Happy Easter. Let’s solve some problems.

As well-fed comfortable primates our interests tend to turn to the superficial, but wouldn’t it be interesting if we could focus our great resources and enthusiasm on the real problems of the world, and focus attention in proportion to their impact on the globe?

This list of Global problems and potential solutions from the Copenhagen Consensus:

Challenge   |   Opportunity

Communicable Diseases   |     Scaled-up basic health services
Sanitation and Water        |    Community-managed water supply and sanitation
Education                            |    Physical expansion
Malnutrition and Hunger  |   Improving infant and child nutrition
Malnutrition and Hunger  |   Investment in technology in developing country agriculture
Communicable Diseases    |   Control of HIV/AIDS
Communicable Diseases    |   Control of malaria
Malnutrition and Hunger  |   Reducing micro nutrient deficiencies
Subsidies and Trade Barriers | Optimistic Doha: 50% liberalization

7 thoughts on “Happy Easter. Let’s solve some problems.

  1. This reminds me of the campaign by some fundamentalist churches in America to raise dimes from schoolchildren in the USA to free women being held as slaves in Africa. All the slave owners did with the money they got was go out and buy more slaves. Indeed the demand for slaves went up, not down.

    Problems? Potholes on American highways are a more fitting problem anyway.

  2. Lets just consider the control of malaria. This would bring increased population pressure to countries already unable to cope with their present populations, increased troops for waring factions involved in tribal warfare and increased risk of disease in developed countries if, as some researchers contend, malaria victims spread other diseases to their sex partners.

    Think of the strains of TB that arrived in this country as we let Vietnamese refugees in? Think of the social upheaval in areas of the USA where Hmong refugees brought drugs, gangs and extremely high birth rates. What would happen when you bring all those malaria survivors here?

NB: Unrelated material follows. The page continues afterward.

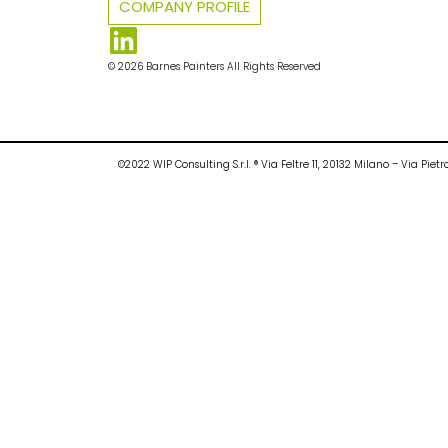
COMPANY PROFILE
© 2026 Barnes Painters All Rights Reserved
©2022 WIP Consulting S.r.l. ® Via Feltre 11, 20132 Milano – Via P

  3. No FG, it doesn’t work that way. Generally control of disease increases the productivity of a society and frees up resources for development. Development leads to *much lower* birth rates. The “feed=breed” argument is weak, and leads to the expensive and ineffective crisis management in the 3rd world we have today.

  4. FG your logic is very odd here. First, immigration pressures is almost *certain* to go down, not up, as living standards increase in poor countries.

    Are you saying we should have two entirely different standards/approaches with respect to global poverty/health? Here in first world we apply high standards but in developing world we apply different standards?

  5. Joe, the last sentence in #3- Do you mean the “feed=breed” argument leads to the expensive and ineffective crisis management, or the act of actually sending the food leads to it? Or did you mean something else?

  6. Leland I meant that since many still believe that food and health care for 3rd world leads to population explosions we do far too little feeding now, and that neglecting this area actually winds up creating health and food crises we might avert if we were more proactive giving aid before the crises come about.

    But to be clear: There is a moderate amount of US food and health aid, and a big challenge is that the neediest countries often have corrupt and inefficient distribution of the aid.